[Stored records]
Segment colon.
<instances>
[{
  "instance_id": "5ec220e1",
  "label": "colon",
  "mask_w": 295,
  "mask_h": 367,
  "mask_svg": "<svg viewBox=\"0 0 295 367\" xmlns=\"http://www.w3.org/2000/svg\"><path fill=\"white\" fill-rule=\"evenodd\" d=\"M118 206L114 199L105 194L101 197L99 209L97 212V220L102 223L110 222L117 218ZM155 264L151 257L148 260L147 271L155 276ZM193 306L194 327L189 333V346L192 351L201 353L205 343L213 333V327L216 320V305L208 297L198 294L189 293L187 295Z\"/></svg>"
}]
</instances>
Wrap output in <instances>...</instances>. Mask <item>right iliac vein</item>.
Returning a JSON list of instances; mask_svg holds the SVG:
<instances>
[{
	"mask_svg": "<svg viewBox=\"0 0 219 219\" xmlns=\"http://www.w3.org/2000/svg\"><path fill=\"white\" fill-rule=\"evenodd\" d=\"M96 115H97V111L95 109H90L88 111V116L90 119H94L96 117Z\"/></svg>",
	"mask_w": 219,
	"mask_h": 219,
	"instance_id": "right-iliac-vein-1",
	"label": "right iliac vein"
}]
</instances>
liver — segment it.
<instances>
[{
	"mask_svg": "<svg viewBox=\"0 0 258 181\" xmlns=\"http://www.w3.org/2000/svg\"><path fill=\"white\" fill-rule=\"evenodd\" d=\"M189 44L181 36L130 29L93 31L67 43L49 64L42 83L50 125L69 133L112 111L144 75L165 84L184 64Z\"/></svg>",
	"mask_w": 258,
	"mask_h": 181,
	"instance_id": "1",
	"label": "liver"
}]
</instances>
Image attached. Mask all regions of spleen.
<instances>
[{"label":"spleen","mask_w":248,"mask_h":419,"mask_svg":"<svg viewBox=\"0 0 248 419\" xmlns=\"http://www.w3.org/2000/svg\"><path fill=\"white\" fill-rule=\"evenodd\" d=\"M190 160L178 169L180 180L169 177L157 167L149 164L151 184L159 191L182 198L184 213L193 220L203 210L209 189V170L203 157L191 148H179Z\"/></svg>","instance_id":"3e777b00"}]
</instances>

DIRECTIVE ▸ Copy all of the data above word for word, keeping every line and character unchanged.

FULL ANSWER ▸
Segment colon.
<instances>
[{
  "instance_id": "5ec220e1",
  "label": "colon",
  "mask_w": 295,
  "mask_h": 367,
  "mask_svg": "<svg viewBox=\"0 0 295 367\" xmlns=\"http://www.w3.org/2000/svg\"><path fill=\"white\" fill-rule=\"evenodd\" d=\"M118 206L114 199L105 194L101 197L99 209L97 212V220L102 223L110 222L117 218ZM155 264L151 257L148 260L147 271L155 276ZM193 306L194 327L189 333V346L192 351L201 353L205 343L213 333V327L216 320V305L208 297L198 294L189 293L187 295Z\"/></svg>"
}]
</instances>
Wrap output in <instances>...</instances>. Mask <item>right iliac vein</item>.
Returning a JSON list of instances; mask_svg holds the SVG:
<instances>
[{
	"mask_svg": "<svg viewBox=\"0 0 219 219\" xmlns=\"http://www.w3.org/2000/svg\"><path fill=\"white\" fill-rule=\"evenodd\" d=\"M96 115H97V111L95 109H90L88 111V116L90 119H94L96 117Z\"/></svg>",
	"mask_w": 219,
	"mask_h": 219,
	"instance_id": "right-iliac-vein-1",
	"label": "right iliac vein"
}]
</instances>
liver — segment it.
<instances>
[{
	"mask_svg": "<svg viewBox=\"0 0 258 181\" xmlns=\"http://www.w3.org/2000/svg\"><path fill=\"white\" fill-rule=\"evenodd\" d=\"M189 44L181 36L130 29L93 31L67 43L49 64L42 83L50 125L69 133L112 111L144 75L165 84L184 64Z\"/></svg>",
	"mask_w": 258,
	"mask_h": 181,
	"instance_id": "1",
	"label": "liver"
}]
</instances>
Image attached. Mask all regions of spleen.
<instances>
[{"label":"spleen","mask_w":248,"mask_h":419,"mask_svg":"<svg viewBox=\"0 0 248 419\" xmlns=\"http://www.w3.org/2000/svg\"><path fill=\"white\" fill-rule=\"evenodd\" d=\"M190 160L178 169L180 180L169 177L157 167L149 164L151 184L159 191L182 198L184 213L193 220L203 210L209 189V170L203 157L191 148H179Z\"/></svg>","instance_id":"3e777b00"}]
</instances>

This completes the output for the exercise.